Rapid Fire Abstracts
Nithin R. Iyer, MD
Doctor
Woodlands Health, Singapore
Nithin R. Iyer, MD
Doctor
Woodlands Health, Singapore
Yi-hui Ou, BSc
Ph.D candidate
National university of Singapore, Singapore
Jennifer Ann A. Bryant, PhD
Principal Radiographer
National Heart Centre Singapore, Singapore
Thu Thao Le, PhD
Senior Research Fellow
National Heart Centre Singapore, Singapore
Juliana Colpani, MD, MSc
Lecturer
National University of Singapore, Singapore
Crystal Cheong, MD
Consultant, Department of Otolaryngology
National University Hospital, Singapore
Weiqiang Loke, MD, MSc
Visiting Consultant
National University Center for Oral Health, Singapore, Singapore
Peter Cistulli, MD, PhD
Professor of Sleep Medicine
The University of Sydney, Australia
.jpg "Martin Ugander, MD, PhD photo")
Martin Ugander, MD, PhD
Professor of Cardiac Imaging
Kolling Institute, Royal North Shore Hospital and University of Sydney/ Karolinska University Hospital and Karolinska Institutet, Australia
Chi-hang Lee, MD
Professor of Medicine
National University of Singapore, Singapore
Calvin Chin, MD, PhD
Associate Professor
National Heart Centre Singapore, Singapore
Obstructive sleep apnea (OSA) is a highly prevalent condition that is characterised by recurrent hypoxemia, sympathetic activation, and intrathoracic pressure swing during sleep. Adverse cardiac remodelling is often observed in OSA, including left ventricular hypertrophy, left ventricular dysfunction and diffuse myocardial fibrosis. The effect of treatment of OSA on cardiac remodelling is not well characterised.
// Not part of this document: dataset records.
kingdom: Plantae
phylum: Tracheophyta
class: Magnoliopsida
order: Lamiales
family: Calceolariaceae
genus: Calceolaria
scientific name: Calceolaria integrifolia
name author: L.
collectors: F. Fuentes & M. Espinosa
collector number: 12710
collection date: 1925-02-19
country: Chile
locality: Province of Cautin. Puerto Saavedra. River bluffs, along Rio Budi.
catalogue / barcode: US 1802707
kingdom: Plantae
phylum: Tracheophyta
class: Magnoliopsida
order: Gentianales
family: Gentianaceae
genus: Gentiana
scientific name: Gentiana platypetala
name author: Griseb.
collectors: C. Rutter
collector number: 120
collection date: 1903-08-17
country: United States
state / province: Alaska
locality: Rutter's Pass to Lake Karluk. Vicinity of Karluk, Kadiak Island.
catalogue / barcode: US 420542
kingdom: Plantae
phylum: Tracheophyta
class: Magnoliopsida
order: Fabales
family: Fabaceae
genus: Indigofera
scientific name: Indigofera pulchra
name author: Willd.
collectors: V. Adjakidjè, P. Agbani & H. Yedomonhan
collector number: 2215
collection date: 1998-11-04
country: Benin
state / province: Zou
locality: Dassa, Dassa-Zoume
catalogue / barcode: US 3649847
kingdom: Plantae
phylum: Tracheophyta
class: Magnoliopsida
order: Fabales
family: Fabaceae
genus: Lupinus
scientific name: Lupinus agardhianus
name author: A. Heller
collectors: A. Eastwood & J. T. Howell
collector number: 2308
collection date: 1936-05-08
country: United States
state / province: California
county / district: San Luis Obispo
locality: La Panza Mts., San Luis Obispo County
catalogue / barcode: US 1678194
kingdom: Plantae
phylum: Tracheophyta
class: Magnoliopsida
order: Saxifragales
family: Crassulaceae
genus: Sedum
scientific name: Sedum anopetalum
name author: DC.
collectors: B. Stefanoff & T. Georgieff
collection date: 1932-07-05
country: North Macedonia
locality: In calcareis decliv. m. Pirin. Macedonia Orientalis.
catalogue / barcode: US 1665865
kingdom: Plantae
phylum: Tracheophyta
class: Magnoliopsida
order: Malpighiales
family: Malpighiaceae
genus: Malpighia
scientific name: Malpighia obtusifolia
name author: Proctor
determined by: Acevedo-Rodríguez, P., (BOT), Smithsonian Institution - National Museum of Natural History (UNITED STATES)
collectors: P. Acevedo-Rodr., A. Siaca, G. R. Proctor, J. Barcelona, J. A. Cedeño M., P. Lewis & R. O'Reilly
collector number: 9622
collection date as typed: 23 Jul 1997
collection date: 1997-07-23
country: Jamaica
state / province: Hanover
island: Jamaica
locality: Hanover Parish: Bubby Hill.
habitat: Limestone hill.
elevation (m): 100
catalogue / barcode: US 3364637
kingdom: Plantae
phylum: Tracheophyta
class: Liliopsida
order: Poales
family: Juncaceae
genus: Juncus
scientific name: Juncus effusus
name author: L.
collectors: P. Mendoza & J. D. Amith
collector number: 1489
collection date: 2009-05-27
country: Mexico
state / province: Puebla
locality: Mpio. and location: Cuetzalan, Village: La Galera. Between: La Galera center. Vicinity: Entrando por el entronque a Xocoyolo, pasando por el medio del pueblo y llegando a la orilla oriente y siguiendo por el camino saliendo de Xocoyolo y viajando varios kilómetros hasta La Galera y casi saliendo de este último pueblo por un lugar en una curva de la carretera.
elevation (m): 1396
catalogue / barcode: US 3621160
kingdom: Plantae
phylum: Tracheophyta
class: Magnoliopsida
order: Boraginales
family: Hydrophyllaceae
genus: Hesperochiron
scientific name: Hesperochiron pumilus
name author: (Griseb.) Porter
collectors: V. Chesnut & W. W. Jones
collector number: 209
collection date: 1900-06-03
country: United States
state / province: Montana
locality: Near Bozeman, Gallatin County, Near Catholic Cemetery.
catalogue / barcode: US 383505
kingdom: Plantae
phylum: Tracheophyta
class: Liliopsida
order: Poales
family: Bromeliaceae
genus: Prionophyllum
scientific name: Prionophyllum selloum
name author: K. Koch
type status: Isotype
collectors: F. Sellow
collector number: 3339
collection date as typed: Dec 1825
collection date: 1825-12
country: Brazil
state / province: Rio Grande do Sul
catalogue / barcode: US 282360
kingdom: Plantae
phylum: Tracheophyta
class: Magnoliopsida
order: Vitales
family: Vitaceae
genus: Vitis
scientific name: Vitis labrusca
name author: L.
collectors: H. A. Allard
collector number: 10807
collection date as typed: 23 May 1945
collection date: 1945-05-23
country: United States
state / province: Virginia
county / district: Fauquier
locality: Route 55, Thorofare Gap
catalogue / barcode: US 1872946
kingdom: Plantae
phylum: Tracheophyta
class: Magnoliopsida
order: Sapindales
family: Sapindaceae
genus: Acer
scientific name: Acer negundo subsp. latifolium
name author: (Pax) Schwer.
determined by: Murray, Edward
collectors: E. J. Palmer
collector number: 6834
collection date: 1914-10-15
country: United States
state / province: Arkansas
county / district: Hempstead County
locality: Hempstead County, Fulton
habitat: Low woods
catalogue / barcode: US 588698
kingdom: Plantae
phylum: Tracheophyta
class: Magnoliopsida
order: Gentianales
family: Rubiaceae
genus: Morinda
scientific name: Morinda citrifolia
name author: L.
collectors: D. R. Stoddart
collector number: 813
This exploratory cardiovascular magnetic resonance (CMR) substudy of the CRESCENT randomised trial (Cardiosleep Research Program on Obstructive Sleep Apnea, Blood Pressure Control and Maladaptive Myocardial Remodeling—Non-inferiority Trial) aimed to determine the effects of continuous positive airways pressure (CPAP) and mandibular advancement device (MAD) on myocardial structure and function in patients with OSA.
Methods:
In this CMR substudy, 86 patients with hypertension and increased cardiovascular risk, with newly diagnosed moderate to severe OSA (AHI ≥ 15 events/hour), underwent CMR with contrast (Siemens 1.5T) at baseline and following 12 months of treatment with CPAP (n=49) or MAD (n=37). Left ventricular (LV) mass, volumes, function and markers of diffuse myocardial fibrosis, including the extracellular volume fraction (ECV) and interstitial volume (Myocardial volume*ECV/100) were measured. Myocyte volume was calculated as: Myocardial volume*(1-ECV/100).
Results:
Amongst the CMR markers in the entire cohort, there was a reduction in the ECV (25.0±2.0 vs 24.4±2.2%; p=0.014) (Figure 1A). This was associated with a reduction in the interstitial volume (24.0[21.1-27.3] vs 23.3[20.4-27.4]mL; p=0.046) (Figure 1C). These findings did not differ between treatment arms (p >0.05 for all analyses). All other parameters, including LV mass and LV myocyte volume did not differ (Figure 1B and 1D; Table 1). Exploratory analysis suggested that obese patients (baseline BMI ≥30kg/m2) were more likely to experience a reduction in ECV (change: -0.3[-1.6 to 0.8] vs -1.1[-2.0 to -0.3]%; p=0.02).
Conclusion:
Treatment of OSA in the setting of hypertension is associated with a reduction in myocardial ECV, a surrogate marker of diffuse myocardial fibrosis, at 12 months, with accompanying reduction in the myocardial interstitial volume. Both CPAP and MAD were similarly effective. Further confirmation of these findings in larger cohorts are merited.